**Document text**
This was originally published on 22nd September by Computer Weekly, the world’s longest-running IT magazine.
If some campaigners against the UK’s Investigatory Powers (IP) Bill are to be believed, the use of bulk powers (or mass surveillance) by UK intelligence agencies is not only bad for your privacy, but the powers are also ineffective.
Like all plausible arguments, this has elements of truth. Intelligence agencies are struggling to cope with data volumes. And missed intelligence leads have resulted in successful terrorist attacks. However, the argument’s conclusion – that these issues and failures are a direct consequence of a bulk data collection approach – is flawed.
This is primarily due to the conflation of a range of issues. Conflation between the National Security Agency (NSA) and the UK agencies; between collection and analysis; between metadata and content; and, most importantly, between the past and the present.
GCHQ today is very different from the NSA left behind by noted critic of the IP Bill, William Binney, in 2001. Similarly, six-year-old leaked documents don’t “prove” the flaws of a bulk data approach in 2016. And the importance of bulk data to UK agencies is not invalidated by the questionable value of one domestically focused US collection programme.
If UK intelligence analysts are “overwhelmed by data”, there is little to suggest this is a symptom of bulk powers. Instead, it reflects the extent of the challenges faced by the UK government – there are too many intelligence targets. And, fundamentally, the reality of life in 2016 – multiple communications devices, permanent connectivity, and data generation on an unprecedented scale.

**Problems and tasks**
a) According to the Investigatory Powers Bill article, why is the conclusion that intelligence failures stem directly from bulk data collection flawed? Answer in one to three sentences.
b) Answer these questions from the Investigatory Powers Bill article:
(i) Which publication first ran the piece, and on what date?
(ii) In what year did William Binney leave the NSA?
(iii) How old are the leaked documents that the piece mentions?
c) Carry the Investigatory Powers Bill article forward from its final sentence.

**Dataset content**
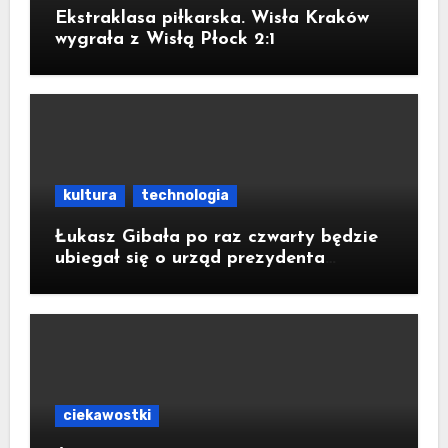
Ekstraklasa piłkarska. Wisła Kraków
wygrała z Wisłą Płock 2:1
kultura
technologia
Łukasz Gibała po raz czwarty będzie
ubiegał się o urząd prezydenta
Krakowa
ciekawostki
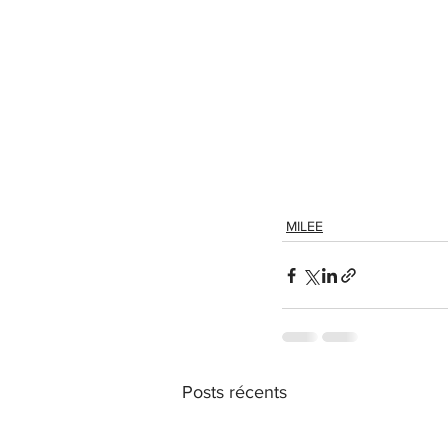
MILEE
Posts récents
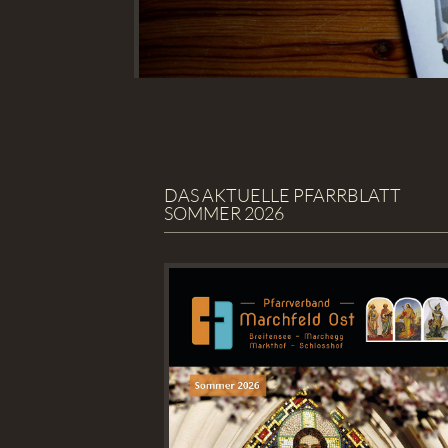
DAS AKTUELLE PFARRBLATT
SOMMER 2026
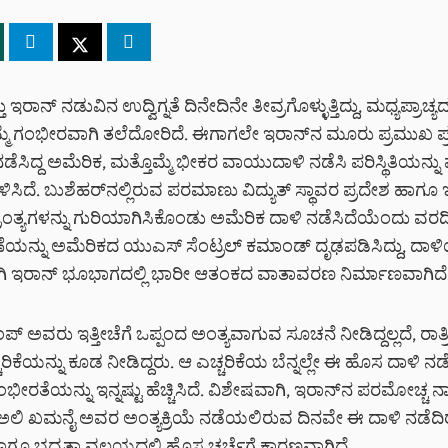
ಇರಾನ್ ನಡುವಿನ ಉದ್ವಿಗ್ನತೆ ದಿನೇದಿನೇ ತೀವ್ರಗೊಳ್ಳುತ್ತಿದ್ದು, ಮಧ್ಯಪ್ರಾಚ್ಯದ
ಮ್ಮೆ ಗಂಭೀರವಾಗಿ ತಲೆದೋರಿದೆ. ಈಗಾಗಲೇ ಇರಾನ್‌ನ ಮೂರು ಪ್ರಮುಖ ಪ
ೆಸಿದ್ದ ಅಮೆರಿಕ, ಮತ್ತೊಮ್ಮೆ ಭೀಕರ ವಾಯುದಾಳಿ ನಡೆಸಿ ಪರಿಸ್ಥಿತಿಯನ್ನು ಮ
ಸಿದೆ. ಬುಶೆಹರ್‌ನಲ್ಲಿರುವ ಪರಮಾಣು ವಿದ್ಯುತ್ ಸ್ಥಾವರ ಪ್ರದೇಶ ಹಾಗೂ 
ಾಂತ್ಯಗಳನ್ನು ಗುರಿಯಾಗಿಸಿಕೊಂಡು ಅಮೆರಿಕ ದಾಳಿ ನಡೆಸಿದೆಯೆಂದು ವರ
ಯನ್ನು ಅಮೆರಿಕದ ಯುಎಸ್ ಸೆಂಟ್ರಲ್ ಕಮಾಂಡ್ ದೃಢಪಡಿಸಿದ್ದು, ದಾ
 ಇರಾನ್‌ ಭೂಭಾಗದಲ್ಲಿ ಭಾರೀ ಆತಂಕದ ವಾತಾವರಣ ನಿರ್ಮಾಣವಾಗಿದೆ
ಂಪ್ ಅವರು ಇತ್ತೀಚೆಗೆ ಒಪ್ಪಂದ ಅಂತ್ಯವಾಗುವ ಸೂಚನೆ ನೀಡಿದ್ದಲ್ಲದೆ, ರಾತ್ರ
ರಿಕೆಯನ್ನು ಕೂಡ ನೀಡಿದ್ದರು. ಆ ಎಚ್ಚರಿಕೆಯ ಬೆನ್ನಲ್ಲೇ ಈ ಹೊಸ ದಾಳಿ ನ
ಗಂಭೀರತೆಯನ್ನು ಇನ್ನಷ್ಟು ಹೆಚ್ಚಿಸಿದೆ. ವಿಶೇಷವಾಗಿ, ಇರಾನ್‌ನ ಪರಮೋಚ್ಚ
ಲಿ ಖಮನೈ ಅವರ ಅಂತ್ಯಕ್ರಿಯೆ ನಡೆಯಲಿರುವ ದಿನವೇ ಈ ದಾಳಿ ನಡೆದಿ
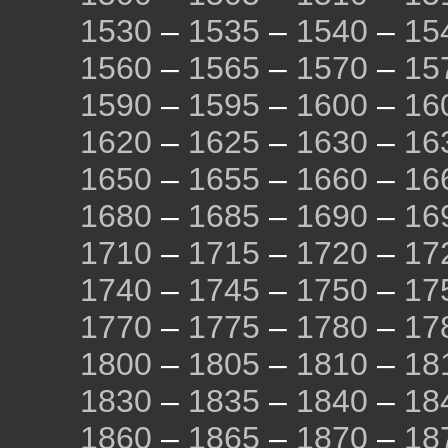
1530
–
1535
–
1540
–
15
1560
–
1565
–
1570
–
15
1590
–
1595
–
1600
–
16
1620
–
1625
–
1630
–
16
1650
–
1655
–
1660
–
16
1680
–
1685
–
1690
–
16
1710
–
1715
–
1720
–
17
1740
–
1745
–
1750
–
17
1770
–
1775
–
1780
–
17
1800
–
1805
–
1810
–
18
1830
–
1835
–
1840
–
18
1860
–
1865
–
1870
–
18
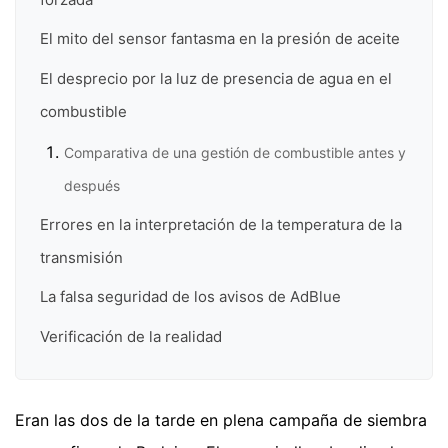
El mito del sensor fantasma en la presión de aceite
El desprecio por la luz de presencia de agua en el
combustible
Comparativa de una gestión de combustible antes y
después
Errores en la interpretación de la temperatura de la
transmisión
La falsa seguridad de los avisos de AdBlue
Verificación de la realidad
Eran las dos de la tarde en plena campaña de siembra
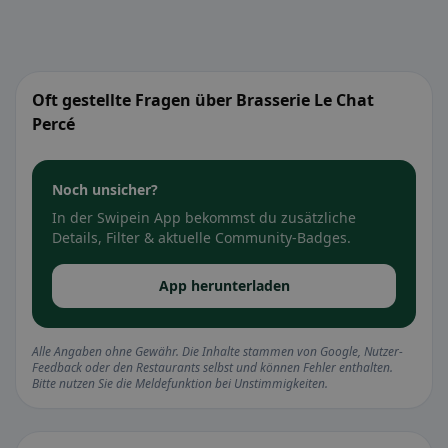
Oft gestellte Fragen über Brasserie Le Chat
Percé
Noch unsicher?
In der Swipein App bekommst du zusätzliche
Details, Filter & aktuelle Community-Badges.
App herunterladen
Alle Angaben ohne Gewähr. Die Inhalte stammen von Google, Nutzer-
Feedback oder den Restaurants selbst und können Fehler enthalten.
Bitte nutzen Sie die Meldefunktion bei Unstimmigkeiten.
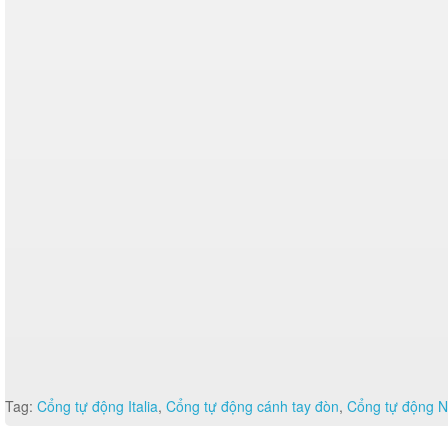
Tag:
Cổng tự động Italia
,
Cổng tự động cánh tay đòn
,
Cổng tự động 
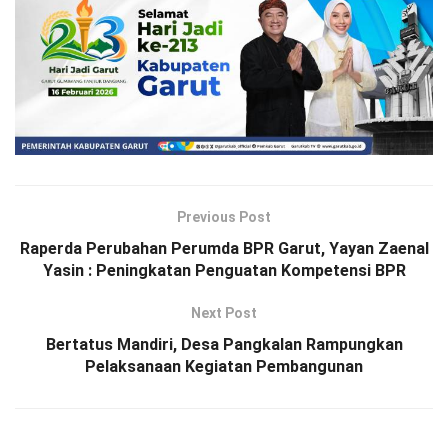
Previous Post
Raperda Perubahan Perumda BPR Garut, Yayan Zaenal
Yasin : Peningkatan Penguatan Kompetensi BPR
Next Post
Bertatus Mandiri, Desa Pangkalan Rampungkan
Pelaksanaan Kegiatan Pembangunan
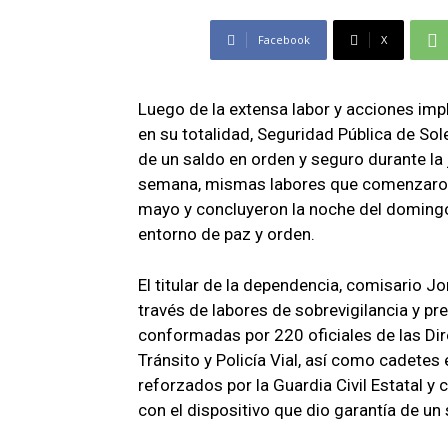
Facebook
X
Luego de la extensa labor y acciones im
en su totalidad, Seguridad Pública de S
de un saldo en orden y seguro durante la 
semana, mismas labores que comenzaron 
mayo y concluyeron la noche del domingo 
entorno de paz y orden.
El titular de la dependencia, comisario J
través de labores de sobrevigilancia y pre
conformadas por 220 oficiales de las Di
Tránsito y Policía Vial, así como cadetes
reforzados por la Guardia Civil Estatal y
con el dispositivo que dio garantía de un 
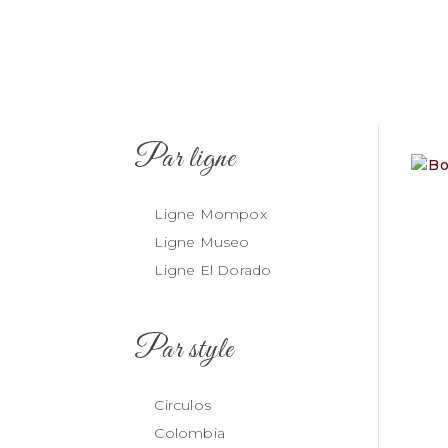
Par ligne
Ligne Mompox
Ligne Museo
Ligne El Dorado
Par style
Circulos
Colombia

* * *

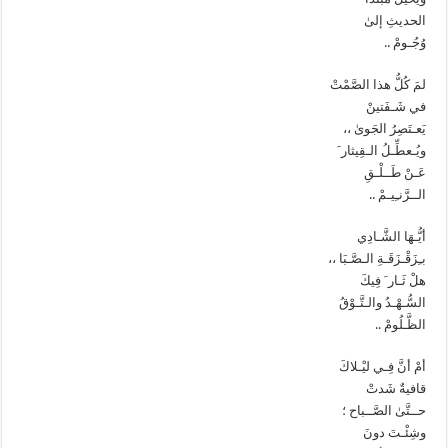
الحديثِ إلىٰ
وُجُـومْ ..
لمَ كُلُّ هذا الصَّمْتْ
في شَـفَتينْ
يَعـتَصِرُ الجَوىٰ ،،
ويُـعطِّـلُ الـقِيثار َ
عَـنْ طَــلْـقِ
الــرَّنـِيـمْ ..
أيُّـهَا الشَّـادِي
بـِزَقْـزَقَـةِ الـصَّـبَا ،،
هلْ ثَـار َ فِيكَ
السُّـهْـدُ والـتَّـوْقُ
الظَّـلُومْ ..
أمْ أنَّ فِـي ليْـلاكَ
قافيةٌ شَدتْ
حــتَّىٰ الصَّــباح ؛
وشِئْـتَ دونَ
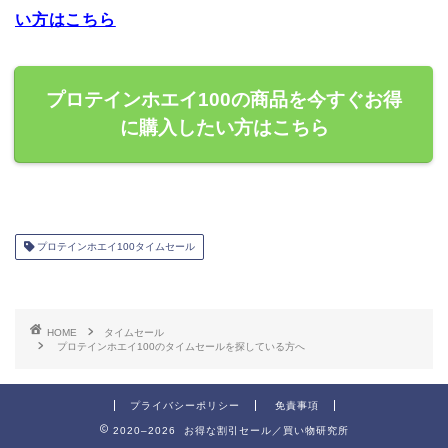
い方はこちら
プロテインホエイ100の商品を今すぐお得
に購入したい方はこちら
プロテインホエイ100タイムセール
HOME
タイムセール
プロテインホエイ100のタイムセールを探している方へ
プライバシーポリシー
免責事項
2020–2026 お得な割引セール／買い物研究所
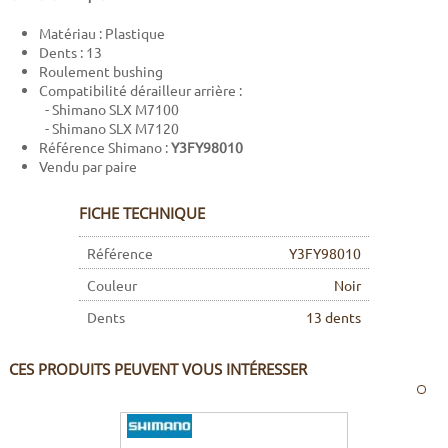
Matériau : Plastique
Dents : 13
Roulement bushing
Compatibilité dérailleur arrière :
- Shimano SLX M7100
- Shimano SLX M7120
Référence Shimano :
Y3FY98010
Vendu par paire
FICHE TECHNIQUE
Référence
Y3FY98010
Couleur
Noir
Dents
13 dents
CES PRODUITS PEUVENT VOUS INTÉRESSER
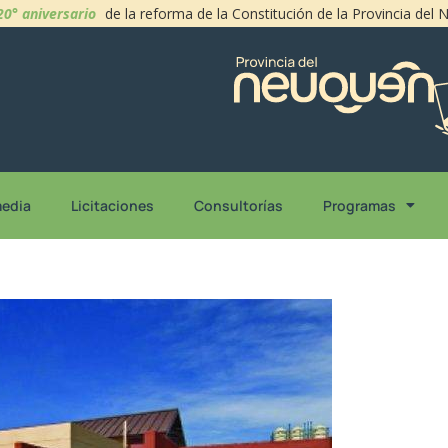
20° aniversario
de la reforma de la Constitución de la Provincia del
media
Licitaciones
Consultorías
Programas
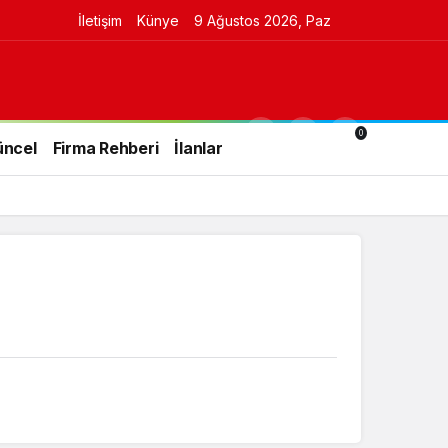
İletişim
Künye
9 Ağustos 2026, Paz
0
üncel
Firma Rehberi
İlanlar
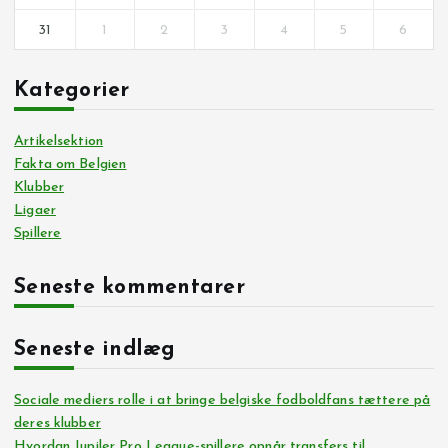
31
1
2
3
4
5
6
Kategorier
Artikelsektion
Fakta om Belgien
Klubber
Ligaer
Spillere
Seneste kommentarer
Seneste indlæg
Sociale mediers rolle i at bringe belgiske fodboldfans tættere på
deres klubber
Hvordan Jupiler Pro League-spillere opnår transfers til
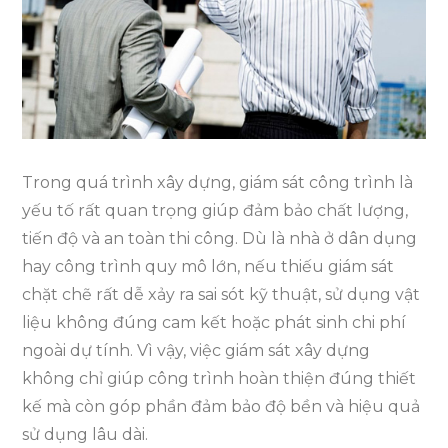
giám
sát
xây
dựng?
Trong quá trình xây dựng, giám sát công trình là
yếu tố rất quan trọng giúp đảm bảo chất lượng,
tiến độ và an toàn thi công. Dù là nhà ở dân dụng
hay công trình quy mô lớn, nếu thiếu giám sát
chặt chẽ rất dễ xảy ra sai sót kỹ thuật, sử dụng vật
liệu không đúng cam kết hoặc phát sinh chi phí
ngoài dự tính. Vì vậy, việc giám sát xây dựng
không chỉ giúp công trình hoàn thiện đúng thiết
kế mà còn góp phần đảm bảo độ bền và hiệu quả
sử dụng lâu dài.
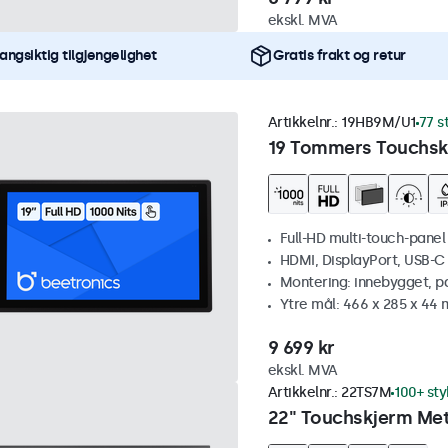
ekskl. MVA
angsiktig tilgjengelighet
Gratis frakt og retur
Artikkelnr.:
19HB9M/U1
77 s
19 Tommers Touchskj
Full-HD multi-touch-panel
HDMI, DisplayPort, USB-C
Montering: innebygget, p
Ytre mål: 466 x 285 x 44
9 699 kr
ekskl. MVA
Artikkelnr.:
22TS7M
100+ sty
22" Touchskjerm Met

**Set of answers**
a) The conclusion is flawed mainly because the argument conflates several separate issues. It mixes up the NSA with the UK agencies, collection with analysis, and metadata with content. Most importantly, it confuses the past with the present.

b)
(i) Computer Weekly, on 22nd September
(ii) 2001
(iii) Six years old

c)
So how do the UK intelligence agencies use bulk data in 2016? As part of the IP Bill process, the government commissioned a review to find out. The central conclusion of the review is clear – bulk data collection and analysis (at least in the UK context) works. Despite Binney’s claims to the contrary, there is a “clear operational case”.
However, effectiveness should not be the only criterion on which these powers are judged. Apart from the critical privacy and proportionality questions, are there alternative but less intrusive methods that could be equally successful?
Again, the review was categorical. While alternative methods could sometimes be used, they would often be “less effective, more dangerous, more resource-intensive, more intrusive or slower”.
This conclusion points to bulk data’s unique value compared with other intelligence approaches.
It can be used in parts of the world where deploying a human intelligence asset would be too risky. It allows intelligence agencies to respond quickly – both to new and emerging threats and to the never-ending challenge of identifying or re-acquiring communications devices or individuals of interest. And, importantly, to do so without intrusively targeting dozens of potential suspects in a resource-intensive way.
What the argument against bulk powers also misunderstands is the correlation between collection and analysis. Intelligence agencies can’t and don’t want to analyse this data in its entirety.
Which is why bulk datasets should not overwhelm intelligence analysts. Rather like the evolution in search engine capability, bulk collection has allowed intelligence analysts to ask smarter questions. And to do so with greater confidence, knowing they are querying a broader and more comprehensive dataset.
Although these bulk powers are only now being formalised in legislation, they are not new powers taking time and resources away from established methodologies. They lie at the heart of how the UK intelligence community functions in the internet age.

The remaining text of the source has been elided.